Ces centres de dépistage seront opérationnels dans les hôpitaux Pellegrin et Haut-Léveque en « drive » pour les voitures et à l'hôpital Saint-André en « drive » pour les piétons.
Les autorités sanitaires pourront tester jusqu’à 3 000 personnes par jour à partir du 11 mai.
"Je ne suis pas devin, contrairement à beaucoup..."
Le principal enjeu de ce déconfinement progressif, selon Denis Malvy, est de savoir si la France est capable de se mettre en ordre de marche pour suivre des procédures sanitaires élaborées pour s'adpapter à l'évolution du virus.
Avec le déconfinement, le COVID 19 va se mettre en circulation. Il faut absolument le repérer et le maîtriser, c'est primordial pour éviter une seconde vague.
Encore plus en Nouvelle Aquitaine, région épargnée par le virus, et où il n'y a pas d'immunité de groupe dans la population.
Et quand on l'interroge sur les conséquences d'une éventuelle seconde vague de malades, cet expert mondialement reconnu précise avec fermeté mais modestie :
Je ne suis pas devin contrairement à beaucoup de personnes qui s'expriment dans les média et disent tout savoir.
Il faut accepter le fait que le scientifique gère de l'incertitude mais avec de l'expérience.
Ce virus a de multiples visages. Il faudra rester très vigilant jusqu'à la fin de l'année. Et s'il y avait une seconde vague ces prochains mois, elle pourrait destabiliser l'hôpital et la société.
"On soigne de mieux en mieux les malades du COVID-19"
Difficile de savoir à quelle échéance nous disposerons d'un vaccin et de traitements spécifiques, confie le professeur Denis Malvy.
Les essais cliniques à grande échelle se poursuivent car il y a des propositions plurielles pour soigner des cas pluriels, explique-t-il.
En attendant, aujourd'hui, on soigne de mieux en mieux les patients :
Le dispositif COVERAGE, mis en place à Bordeaux par le CHU et l'Université pour renforcer la qualité de vie des malades, est efficace.
Une équipe mobile composée d'un médecin, d'un infirmier et d'un chauffeur permet de suivre à domicile nos patients.
Cet essai innovant ne fait que débuter mais il est important à l'heure du déconfinement.
"La population a joué le jeu"
Mais face à ces multiples incertitudes sur la réussite de notre déconfinement et aux questions sur l'évolution du virus, Denis Malvy reste malgré tout confiant mais prudent :
Le confinement a porté ses fruits. La population a "joué le jeu".
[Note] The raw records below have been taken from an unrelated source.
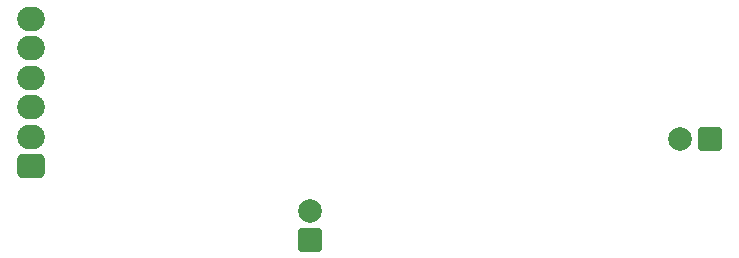
<source format=gbr>
%TF.GenerationSoftware,KiCad,Pcbnew,7.0.6*%
%TF.CreationDate,2023-11-27T09:51:19+01:00*%
%TF.ProjectId,PSACANBridgeHW_v14,50534143-414e-4427-9269-64676548575f,rev?*%
%TF.SameCoordinates,Original*%
%TF.FileFunction,Soldermask,Bot*%
%TF.FilePolarity,Negative*%
%FSLAX46Y46*%
G04 Gerber Fmt 4.6, Leading zero omitted, Abs format (unit mm)*
G04 Created by KiCad (PCBNEW 7.0.6) date 2023-11-27 09:51:19*
%MOMM*%
%LPD*%
G01*
G04 APERTURE LIST*
G04 Aperture macros list*
%AMRoundRect*
0 Rectangle with rounded corners*
0 $1 Rounding radius*
0 $2 $3 $4 $5 $6 $7 $8 $9 X,Y pos of 4 corners*
0 Add a 4 corners polygon primitive as box body*
4,1,4,$2,$3,$4,$5,$6,$7,$8,$9,$2,$3,0*
0 Add four circle primitives for the rounded corners*
1,1,$1+$1,$2,$3*
1,1,$1+$1,$4,$5*
1,1,$1+$1,$6,$7*
1,1,$1+$1,$8,$9*
0 Add four rect primitives between the rounded corners*
20,1,$1+$1,$2,$3,$4,$5,0*
20,1,$1+$1,$4,$5,$6,$7,0*
20,1,$1+$1,$6,$7,$8,$9,0*
20,1,$1+$1,$8,$9,$2,$3,0*%
G04 Aperture macros list end*
%ADD10RoundRect,0.450000X0.725000X-0.600000X0.725000X0.600000X-0.725000X0.600000X-0.725000X-0.600000X0*%
%ADD11O,2.350000X2.100000*%
%ADD12RoundRect,0.200000X0.800000X0.800000X-0.800000X0.800000X-0.800000X-0.800000X0.800000X-0.800000X0*%
%ADD13C,2.000000*%
%ADD14RoundRect,0.200000X0.800000X-0.800000X0.800000X0.800000X-0.800000X0.800000X-0.800000X-0.800000X0*%
G04 APERTURE END LIST*
D10*
%TO.C,J2*%
X117557500Y-147574000D03*
D11*
X117557500Y-145074000D03*
X117557500Y-142574000D03*
X117557500Y-140074000D03*
X117557500Y-137574000D03*
X117557500Y-135074000D03*
%TD*%
D12*
%TO.C,C8*%
X175000000Y-145262600D03*
D13*
X172500000Y-145262600D03*
%TD*%
D14*
%TO.C,C7*%
X141147800Y-153807800D03*
D13*
X141147800Y-151307800D03*
%TD*%
M02*

</source>
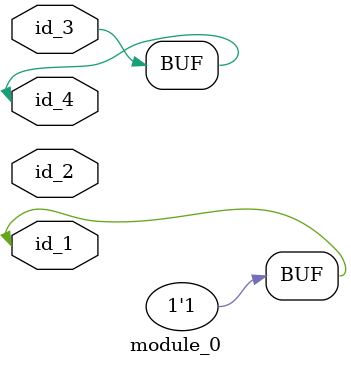
<source format=v>
module module_0 (
    id_1,
    id_2,
    id_3,
    id_4
);
  inout id_4;
  inout id_3;
  inout id_2;
  inout id_1;
  assign id_1 = 1;
  assign id_4 = id_3;
endmodule

</source>
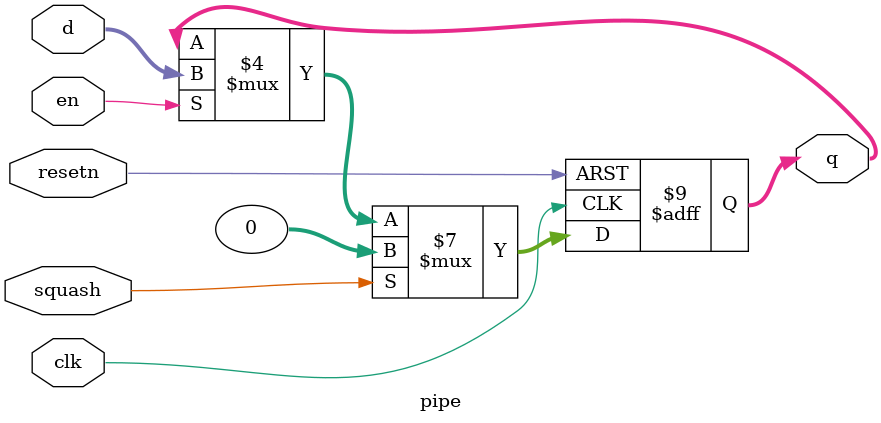
<source format=v>
module pipe(
    d,
    clk,
    resetn,
    en,
    squash,
    q
    );
parameter WIDTH=32;
parameter DEPTH=1;
parameter RESETVALUE={WIDTH{1'b0}};
input [WIDTH-1:0]  d;
input              clk;
input              resetn;
input  [DEPTH-1:0] en;
input  [DEPTH-1:0] squash;
output [WIDTH*DEPTH-1:0] q;
reg [WIDTH*DEPTH-1:0] q;
integer i;
  always@(posedge clk or negedge resetn)
  begin
    if ( !resetn )
      q[ WIDTH-1:0 ]<=RESETVALUE;
    else if ( squash[0] )
      q[ WIDTH-1:0 ]<=RESETVALUE;
    else if (en[0])
      q[ WIDTH-1:0 ]<=d;
    for (i=1; i<DEPTH; i=i+1)
      if (!resetn)
        q[i*WIDTH +: WIDTH ]<=RESETVALUE;
      else if ( squash[i] )
        q[i*WIDTH +: WIDTH ]<=RESETVALUE;
      else if (en[i])
        q[i*WIDTH +: WIDTH ]<=q[(i-1)*WIDTH +: WIDTH ];
  end
endmodule
</source>
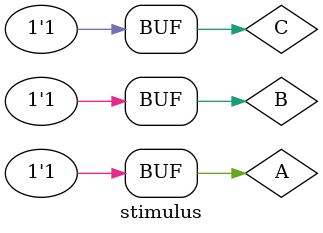
<source format=v>
`timescale 1ns / 1ps


module Circuit(A,B,C,D,E);
output D,E;
input A,B,C;
wire W1;
and G1(W1,A,B);
not G2(E,C);
or G3(D,W1,E);
endmodule

module stimulus;
reg A,B,C;
wire D,E,W1;
Circuit uut(A,B,C,D,E);
initial
begin
A=0;B=0;C=0;
#10 A=0;B=0;C=1;
#10 A=0;B=1;C=0;
#10 A=0;B=1;C=1;
#10 A=1;B=0;C=0;
#10 A=1;B=0;C=1;
#10 A=1;B=1;C=0;
#10 A=1;B=1;C=1;
end
endmodule

</source>
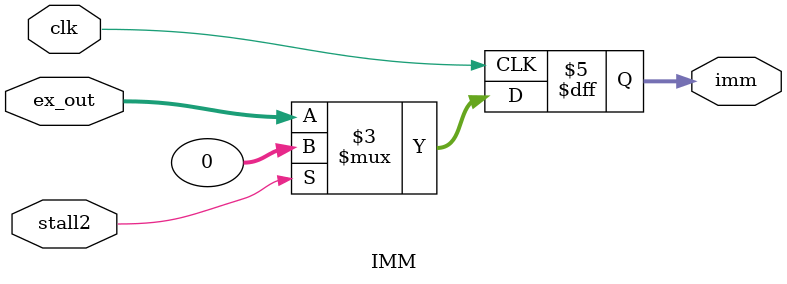
<source format=v>
`timescale 1ns / 1ps


module IMM(
input [31:0]ex_out,
input clk,
input stall2,
output reg [31:0]imm
    );
    always@(posedge clk)
    begin
        if(stall2) imm <= 32'h0;
        else begin
            imm <= ex_out;
        end
        
    end
endmodule

</source>
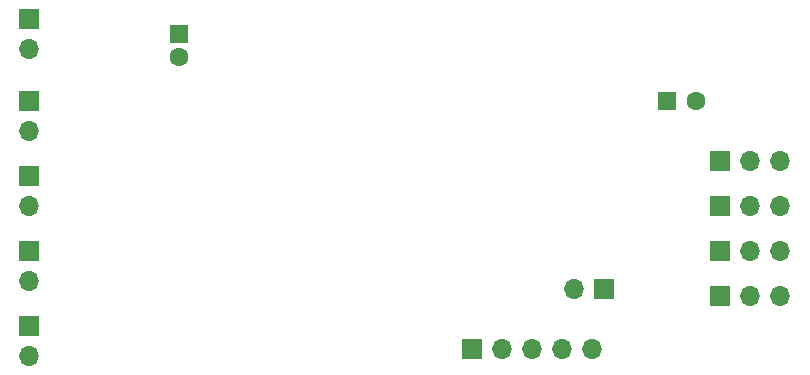
<source format=gbs>
G04 #@! TF.GenerationSoftware,KiCad,Pcbnew,8.0.6*
G04 #@! TF.CreationDate,2024-10-31T15:11:46-07:00*
G04 #@! TF.ProjectId,RocketServo,526f636b-6574-4536-9572-766f2e6b6963,n/c*
G04 #@! TF.SameCoordinates,Original*
G04 #@! TF.FileFunction,Soldermask,Bot*
G04 #@! TF.FilePolarity,Negative*
%FSLAX46Y46*%
G04 Gerber Fmt 4.6, Leading zero omitted, Abs format (unit mm)*
G04 Created by KiCad (PCBNEW 8.0.6) date 2024-10-31 15:11:46*
%MOMM*%
%LPD*%
G01*
G04 APERTURE LIST*
%ADD10R,1.700000X1.700000*%
%ADD11O,1.700000X1.700000*%
%ADD12R,1.600000X1.600000*%
%ADD13C,1.600000*%
G04 APERTURE END LIST*
D10*
X139795000Y-117475000D03*
D11*
X142335000Y-117475000D03*
X144875000Y-117475000D03*
D10*
X139795000Y-113665000D03*
D11*
X142335000Y-113665000D03*
X144875000Y-113665000D03*
D10*
X139795000Y-109855000D03*
D11*
X142335000Y-109855000D03*
X144875000Y-109855000D03*
D10*
X139795000Y-106045000D03*
D11*
X142335000Y-106045000D03*
X144875000Y-106045000D03*
D10*
X81280000Y-120015000D03*
D11*
X81280000Y-122555000D03*
D10*
X81280000Y-113665000D03*
D11*
X81280000Y-116205000D03*
D10*
X81280000Y-107315000D03*
D11*
X81280000Y-109855000D03*
D10*
X81280000Y-100965000D03*
D11*
X81280000Y-103505000D03*
X81280000Y-96520000D03*
D10*
X81280000Y-93980000D03*
X129905000Y-116840000D03*
D11*
X127365000Y-116840000D03*
D10*
X118745000Y-121920000D03*
D11*
X121285000Y-121920000D03*
X123825000Y-121920000D03*
X126365000Y-121920000D03*
X128905000Y-121920000D03*
D12*
X135255000Y-100965000D03*
D13*
X137755000Y-100965000D03*
D12*
X93980000Y-95250000D03*
D13*
X93980000Y-97250000D03*
M02*

</source>
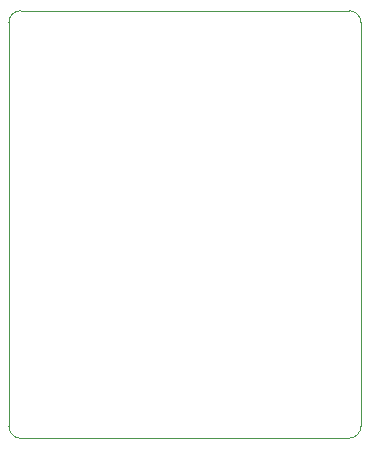
<source format=gm1>
G04 #@! TF.FileFunction,Profile,NP*
%FSLAX46Y46*%
G04 Gerber Fmt 4.6, Leading zero omitted, Abs format (unit mm)*
G04 Created by KiCad (PCBNEW 4.0.2-stable) date 22.05.2016 21:35:43*
%MOMM*%
G01*
G04 APERTURE LIST*
%ADD10C,0.100000*%
%ADD11C,0.010000*%
G04 APERTURE END LIST*
D10*
D11*
X197400000Y-92800000D02*
X197400000Y-58600000D01*
X168600000Y-93800000D02*
X196400000Y-93800000D01*
X167600000Y-58600000D02*
X167600000Y-92800000D01*
X196400000Y-57600000D02*
X168600000Y-57600000D01*
X197400000Y-58600000D02*
G75*
G03X196400000Y-57600000I-1000000J0D01*
G01*
X196400000Y-93800000D02*
G75*
G03X197400000Y-92800000I0J1000000D01*
G01*
X167600000Y-92800000D02*
G75*
G03X168600000Y-93800000I1000000J0D01*
G01*
X168600000Y-57600000D02*
G75*
G03X167600000Y-58600000I0J-1000000D01*
G01*
M02*

</source>
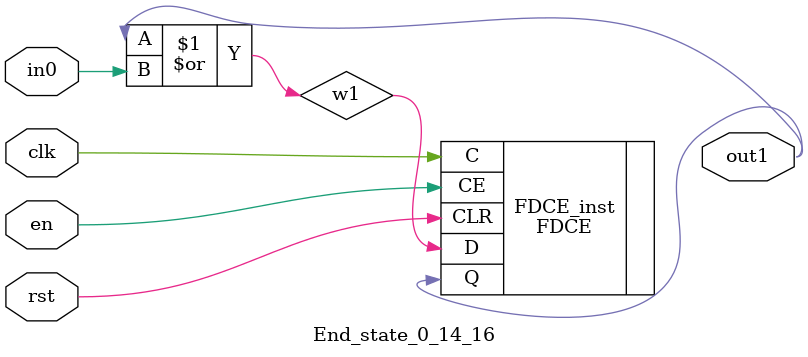
<source format=v>
module engine_0_14(out,clk,sod,en, in_41, in_0, in_1, in_3, in_5, in_7, in_10, in_12, in_13, in_17, in_29);
//pcre: /^Millenium\s+\d+\x2E\d+\x2D/smi
//block char: M[0], ^[9], \x20[8], N[0], L[0], I[0], -[0], \x2E[8], \d[5], e[0], u[0], 

	input clk,sod,en;

	input in_41, in_0, in_1, in_3, in_5, in_7, in_10, in_12, in_13, in_17, in_29;
	output out;

	assign w0 = 1'b1;
	state_0_14_1 BlockState_0_14_1 (w1,in_0,clk,en,sod,w0);
	state_0_14_2 BlockState_0_14_2 (w2,in_41,clk,en,sod,w1);
	state_0_14_3 BlockState_0_14_3 (w3,in_7,clk,en,sod,w2);
	state_0_14_4 BlockState_0_14_4 (w4,in_5,clk,en,sod,w3);
	state_0_14_5 BlockState_0_14_5 (w5,in_5,clk,en,sod,w4);
	state_0_14_6 BlockState_0_14_6 (w6,in_17,clk,en,sod,w5);
	state_0_14_7 BlockState_0_14_7 (w7,in_3,clk,en,sod,w6);
	state_0_14_8 BlockState_0_14_8 (w8,in_7,clk,en,sod,w7);
	state_0_14_9 BlockState_0_14_9 (w9,in_29,clk,en,sod,w8);
	state_0_14_10 BlockState_0_14_10 (w10,in_41,clk,en,sod,w9);
	state_0_14_11 BlockState_0_14_11 (w11,in_1,clk,en,sod,w11,w10);
	state_0_14_12 BlockState_0_14_12 (w12,in_13,clk,en,sod,w12,w11);
	state_0_14_13 BlockState_0_14_13 (w13,in_12,clk,en,sod,w12);
	state_0_14_14 BlockState_0_14_14 (w14,in_13,clk,en,sod,w14,w13);
	state_0_14_15 BlockState_0_14_15 (w15,in_10,clk,en,sod,w14);
	End_state_0_14_16 BlockState_0_14_16 (out,clk,en,sod,w15);
endmodule

module state_0_14_1(out1,in_char,clk,en,rst,in0);
	input in_char,clk,en,rst,in0;
	output out1;
	wire w1,w2;
	assign w1 = in0; 
	and(w2,in_char,w1);
	FDCE #(.INIT(1'b0)) FDCE_inst (
		.Q(out1),
		.C(clk),
		.CE(en),
		.CLR(rst),
		.D(w2)
);
endmodule

module state_0_14_2(out1,in_char,clk,en,rst,in0);
	input in_char,clk,en,rst,in0;
	output out1;
	wire w1,w2;
	assign w1 = in0; 
	and(w2,in_char,w1);
	FDCE #(.INIT(1'b0)) FDCE_inst (
		.Q(out1),
		.C(clk),
		.CE(en),
		.CLR(rst),
		.D(w2)
);
endmodule

module state_0_14_3(out1,in_char,clk,en,rst,in0);
	input in_char,clk,en,rst,in0;
	output out1;
	wire w1,w2;
	assign w1 = in0; 
	and(w2,in_char,w1);
	FDCE #(.INIT(1'b0)) FDCE_inst (
		.Q(out1),
		.C(clk),
		.CE(en),
		.CLR(rst),
		.D(w2)
);
endmodule

module state_0_14_4(out1,in_char,clk,en,rst,in0);
	input in_char,clk,en,rst,in0;
	output out1;
	wire w1,w2;
	assign w1 = in0; 
	and(w2,in_char,w1);
	FDCE #(.INIT(1'b0)) FDCE_inst (
		.Q(out1),
		.C(clk),
		.CE(en),
		.CLR(rst),
		.D(w2)
);
endmodule

module state_0_14_5(out1,in_char,clk,en,rst,in0);
	input in_char,clk,en,rst,in0;
	output out1;
	wire w1,w2;
	assign w1 = in0; 
	and(w2,in_char,w1);
	FDCE #(.INIT(1'b0)) FDCE_inst (
		.Q(out1),
		.C(clk),
		.CE(en),
		.CLR(rst),
		.D(w2)
);
endmodule

module state_0_14_6(out1,in_char,clk,en,rst,in0);
	input in_char,clk,en,rst,in0;
	output out1;
	wire w1,w2;
	assign w1 = in0; 
	and(w2,in_char,w1);
	FDCE #(.INIT(1'b0)) FDCE_inst (
		.Q(out1),
		.C(clk),
		.CE(en),
		.CLR(rst),
		.D(w2)
);
endmodule

module state_0_14_7(out1,in_char,clk,en,rst,in0);
	input in_char,clk,en,rst,in0;
	output out1;
	wire w1,w2;
	assign w1 = in0; 
	and(w2,in_char,w1);
	FDCE #(.INIT(1'b0)) FDCE_inst (
		.Q(out1),
		.C(clk),
		.CE(en),
		.CLR(rst),
		.D(w2)
);
endmodule

module state_0_14_8(out1,in_char,clk,en,rst,in0);
	input in_char,clk,en,rst,in0;
	output out1;
	wire w1,w2;
	assign w1 = in0; 
	and(w2,in_char,w1);
	FDCE #(.INIT(1'b0)) FDCE_inst (
		.Q(out1),
		.C(clk),
		.CE(en),
		.CLR(rst),
		.D(w2)
);
endmodule

module state_0_14_9(out1,in_char,clk,en,rst,in0);
	input in_char,clk,en,rst,in0;
	output out1;
	wire w1,w2;
	assign w1 = in0; 
	and(w2,in_char,w1);
	FDCE #(.INIT(1'b0)) FDCE_inst (
		.Q(out1),
		.C(clk),
		.CE(en),
		.CLR(rst),
		.D(w2)
);
endmodule

module state_0_14_10(out1,in_char,clk,en,rst,in0);
	input in_char,clk,en,rst,in0;
	output out1;
	wire w1,w2;
	assign w1 = in0; 
	and(w2,in_char,w1);
	FDCE #(.INIT(1'b0)) FDCE_inst (
		.Q(out1),
		.C(clk),
		.CE(en),
		.CLR(rst),
		.D(w2)
);
endmodule

module state_0_14_11(out1,in_char,clk,en,rst,in0,in1);
	input in_char,clk,en,rst,in0,in1;
	output out1;
	wire w1,w2;
	or(w1,in0,in1);
	and(w2,in_char,w1);
	FDCE #(.INIT(1'b0)) FDCE_inst (
		.Q(out1),
		.C(clk),
		.CE(en),
		.CLR(rst),
		.D(w2)
);
endmodule

module state_0_14_12(out1,in_char,clk,en,rst,in0,in1);
	input in_char,clk,en,rst,in0,in1;
	output out1;
	wire w1,w2;
	or(w1,in0,in1);
	and(w2,in_char,w1);
	FDCE #(.INIT(1'b0)) FDCE_inst (
		.Q(out1),
		.C(clk),
		.CE(en),
		.CLR(rst),
		.D(w2)
);
endmodule

module state_0_14_13(out1,in_char,clk,en,rst,in0);
	input in_char,clk,en,rst,in0;
	output out1;
	wire w1,w2;
	assign w1 = in0; 
	and(w2,in_char,w1);
	FDCE #(.INIT(1'b0)) FDCE_inst (
		.Q(out1),
		.C(clk),
		.CE(en),
		.CLR(rst),
		.D(w2)
);
endmodule

module state_0_14_14(out1,in_char,clk,en,rst,in0,in1);
	input in_char,clk,en,rst,in0,in1;
	output out1;
	wire w1,w2;
	or(w1,in0,in1);
	and(w2,in_char,w1);
	FDCE #(.INIT(1'b0)) FDCE_inst (
		.Q(out1),
		.C(clk),
		.CE(en),
		.CLR(rst),
		.D(w2)
);
endmodule

module state_0_14_15(out1,in_char,clk,en,rst,in0);
	input in_char,clk,en,rst,in0;
	output out1;
	wire w1,w2;
	assign w1 = in0; 
	and(w2,in_char,w1);
	FDCE #(.INIT(1'b0)) FDCE_inst (
		.Q(out1),
		.C(clk),
		.CE(en),
		.CLR(rst),
		.D(w2)
);
endmodule

module End_state_0_14_16(out1,clk,en,rst,in0);
	input clk,rst,en,in0;
	output out1;
	wire w1;
	or(w1,out1,in0);
	FDCE #(.INIT(1'b0)) FDCE_inst (
		.Q(out1),
		.C(clk),
		.CE(en),
		.CLR(rst),
		.D(w1)
);
endmodule


</source>
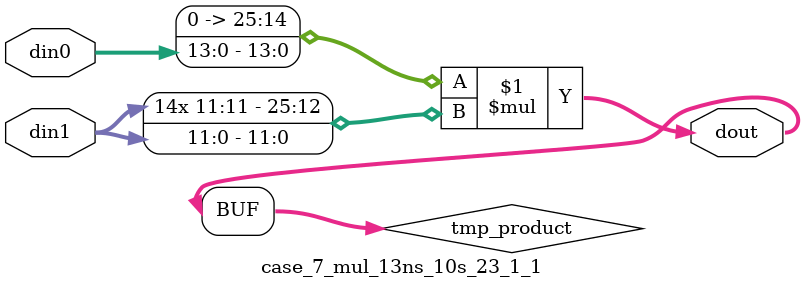
<source format=v>

`timescale 1 ns / 1 ps

 (* use_dsp = "no" *)  module case_7_mul_13ns_10s_23_1_1(din0, din1, dout);
parameter ID = 1;
parameter NUM_STAGE = 0;
parameter din0_WIDTH = 14;
parameter din1_WIDTH = 12;
parameter dout_WIDTH = 26;

input [din0_WIDTH - 1 : 0] din0; 
input [din1_WIDTH - 1 : 0] din1; 
output [dout_WIDTH - 1 : 0] dout;

wire signed [dout_WIDTH - 1 : 0] tmp_product;

























assign tmp_product = $signed({1'b0, din0}) * $signed(din1);










assign dout = tmp_product;





















endmodule

</source>
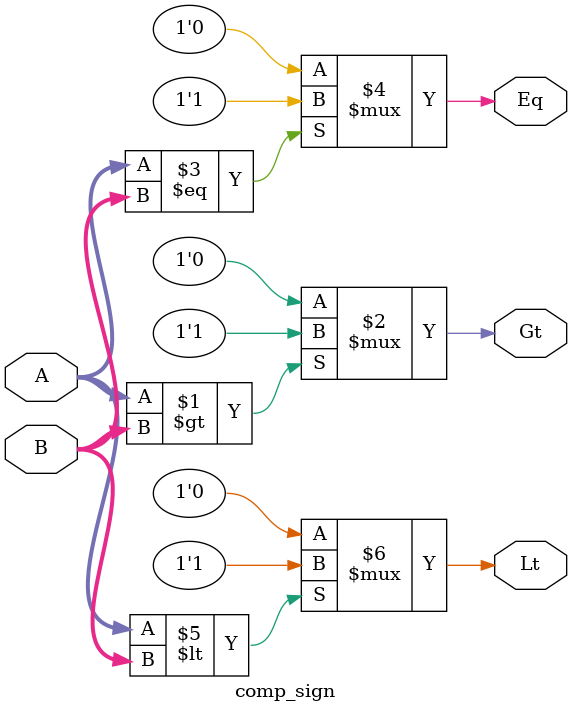
<source format=v>
module comp_sign(
input signed [3:0] A,
input signed [3:0] B,
output wire Gt, Eq, Lt);

assign Gt = (A > B) ? 1'b1 : 1'b0;
assign Eq = (A==B) ? 1'b1 : 1'b0;
assign Lt = (A < B) ? 1'b1 : 1'b0;

endmodule
</source>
Mais à présent, il va falloir vivre longtemps avec ce virus. Et face à lui, il faut rester modeste, rigoureux et évolutif.
Il va nous falloir gérer l'incertitude dans le désordre créé par cette crise sanitaire.
Essai Coverage : un dispositif test pour soigner les malades du COVID 19 à domicile
Coverage est un essai clinique innovant pour le traitement du COVID-19 lancé le 15 avril par le Centre hospitalier de Bordeaux et l'Université.Cet essai comparait quatre traitements différents, chez des personnes de plus de 65 ans, prises en charge à leur domicile dès le début de la maladie par une équipe mobile de soignants.
Le traitement de ces patients à domicile leur évite une hospitalisation et leur apporte un suivi continu par téléphone ou avec des outils digitaux
Quatre types de traitements sont administrés dans quatre groupes de patients différents.
L'hydroxychloroquine fait partie des traitements proposés.
Au total, plus de mille patients devraient être inclus dans l'essai et faire l'objet d'un suivi de la maladie tout au long du traitement.